(What you need to do):
Below are the records. Retype exactly the lines between the lines holding "#### Performing end-to-end change management" and "#### Defining shared services", inclusive.
- - - - - - -
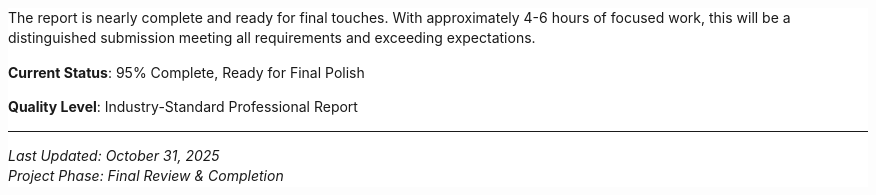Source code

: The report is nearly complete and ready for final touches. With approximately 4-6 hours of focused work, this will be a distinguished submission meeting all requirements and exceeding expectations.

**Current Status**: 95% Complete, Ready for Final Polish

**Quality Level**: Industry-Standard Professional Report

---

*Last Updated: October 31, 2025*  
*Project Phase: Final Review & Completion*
- - - - - - -
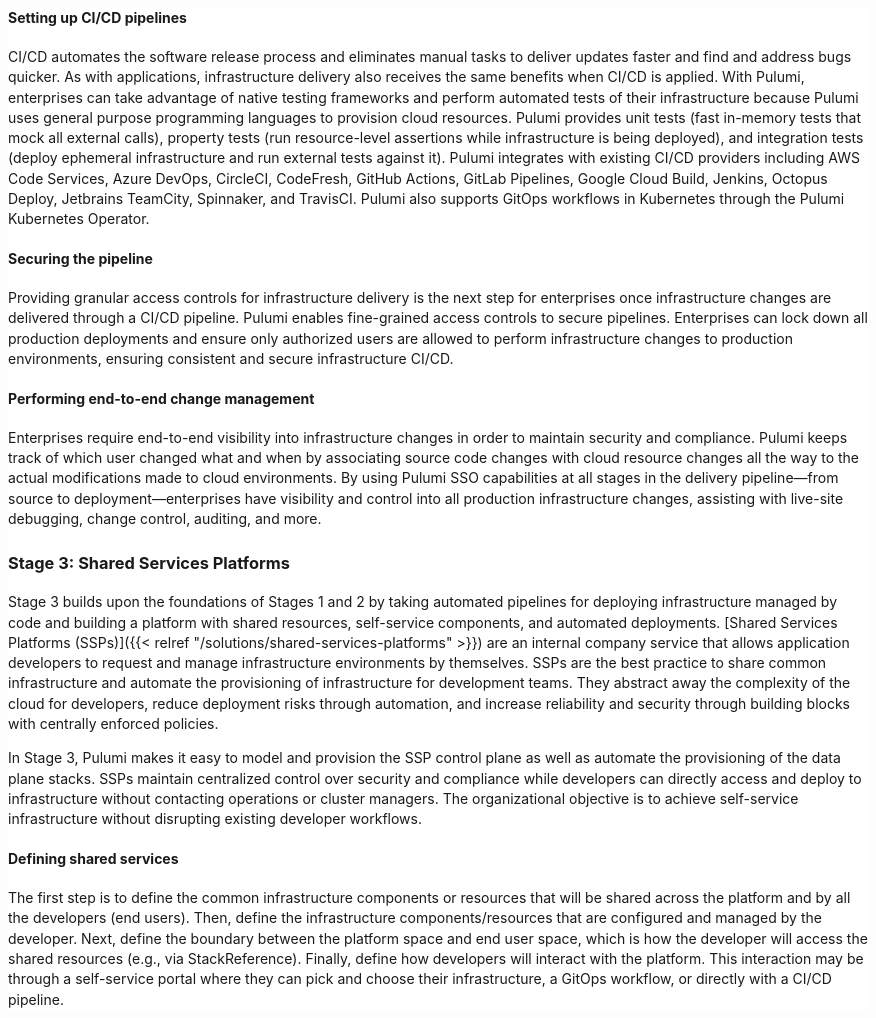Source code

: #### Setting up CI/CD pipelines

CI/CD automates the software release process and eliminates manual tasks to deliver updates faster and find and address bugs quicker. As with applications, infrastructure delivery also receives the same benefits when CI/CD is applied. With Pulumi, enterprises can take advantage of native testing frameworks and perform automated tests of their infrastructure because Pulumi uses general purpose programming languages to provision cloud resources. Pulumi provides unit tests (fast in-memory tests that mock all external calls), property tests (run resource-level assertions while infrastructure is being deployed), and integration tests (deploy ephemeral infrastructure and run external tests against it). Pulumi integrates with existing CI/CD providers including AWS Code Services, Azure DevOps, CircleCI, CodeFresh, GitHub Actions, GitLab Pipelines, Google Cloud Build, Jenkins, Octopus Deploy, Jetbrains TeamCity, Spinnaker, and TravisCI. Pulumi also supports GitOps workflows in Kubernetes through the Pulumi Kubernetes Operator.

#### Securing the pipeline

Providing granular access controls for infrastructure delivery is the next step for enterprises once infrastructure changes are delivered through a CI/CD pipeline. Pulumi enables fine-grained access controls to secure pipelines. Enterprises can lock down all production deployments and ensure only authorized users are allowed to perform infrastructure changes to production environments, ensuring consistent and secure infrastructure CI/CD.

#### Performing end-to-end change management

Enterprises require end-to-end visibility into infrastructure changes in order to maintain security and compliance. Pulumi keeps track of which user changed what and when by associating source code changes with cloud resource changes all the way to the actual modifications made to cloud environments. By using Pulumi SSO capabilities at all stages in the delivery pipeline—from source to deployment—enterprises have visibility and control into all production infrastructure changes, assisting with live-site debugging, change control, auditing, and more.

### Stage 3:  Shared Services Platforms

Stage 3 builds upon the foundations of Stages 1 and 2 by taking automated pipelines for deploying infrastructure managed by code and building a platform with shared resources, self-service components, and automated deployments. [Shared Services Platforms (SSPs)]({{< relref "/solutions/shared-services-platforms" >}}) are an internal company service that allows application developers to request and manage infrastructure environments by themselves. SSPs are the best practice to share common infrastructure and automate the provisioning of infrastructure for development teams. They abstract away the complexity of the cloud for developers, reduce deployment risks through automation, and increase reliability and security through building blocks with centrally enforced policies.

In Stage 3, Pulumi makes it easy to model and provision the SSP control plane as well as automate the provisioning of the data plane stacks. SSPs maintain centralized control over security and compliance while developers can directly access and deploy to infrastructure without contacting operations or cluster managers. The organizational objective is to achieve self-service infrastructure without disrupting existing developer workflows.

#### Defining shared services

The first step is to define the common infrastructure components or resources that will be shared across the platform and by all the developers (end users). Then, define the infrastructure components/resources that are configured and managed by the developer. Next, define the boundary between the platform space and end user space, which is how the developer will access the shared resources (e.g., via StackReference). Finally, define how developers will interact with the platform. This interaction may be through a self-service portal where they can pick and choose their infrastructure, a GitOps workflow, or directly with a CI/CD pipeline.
- - - - - - -
(Your response):
#### Performing end-to-end change management

Enterprises require end-to-end visibility into infrastructure changes in order to maintain security and compliance. Pulumi keeps track of which user changed what and when by associating source code changes with cloud resource changes all the way to the actual modifications made to cloud environments. By using Pulumi SSO capabilities at all stages in the delivery pipeline—from source to deployment—enterprises have visibility and control into all production infrastructure changes, assisting with live-site debugging, change control, auditing, and more.

### Stage 3:  Shared Services Platforms

Stage 3 builds upon the foundations of Stages 1 and 2 by taking automated pipelines for deploying infrastructure managed by code and building a platform with shared resources, self-service components, and automated deployments. [Shared Services Platforms (SSPs)]({{< relref "/solutions/shared-services-platforms" >}}) are an internal company service that allows application developers to request and manage infrastructure environments by themselves. SSPs are the best practice to share common infrastructure and automate the provisioning of infrastructure for development teams. They abstract away the complexity of the cloud for developers, reduce deployment risks through automation, and increase reliability and security through building blocks with centrally enforced policies.

In Stage 3, Pulumi makes it easy to model and provision the SSP control plane as well as automate the provisioning of the data plane stacks. SSPs maintain centralized control over security and compliance while developers can directly access and deploy to infrastructure without contacting operations or cluster managers. The organizational objective is to achieve self-service infrastructure without disrupting existing developer workflows.

#### Defining shared services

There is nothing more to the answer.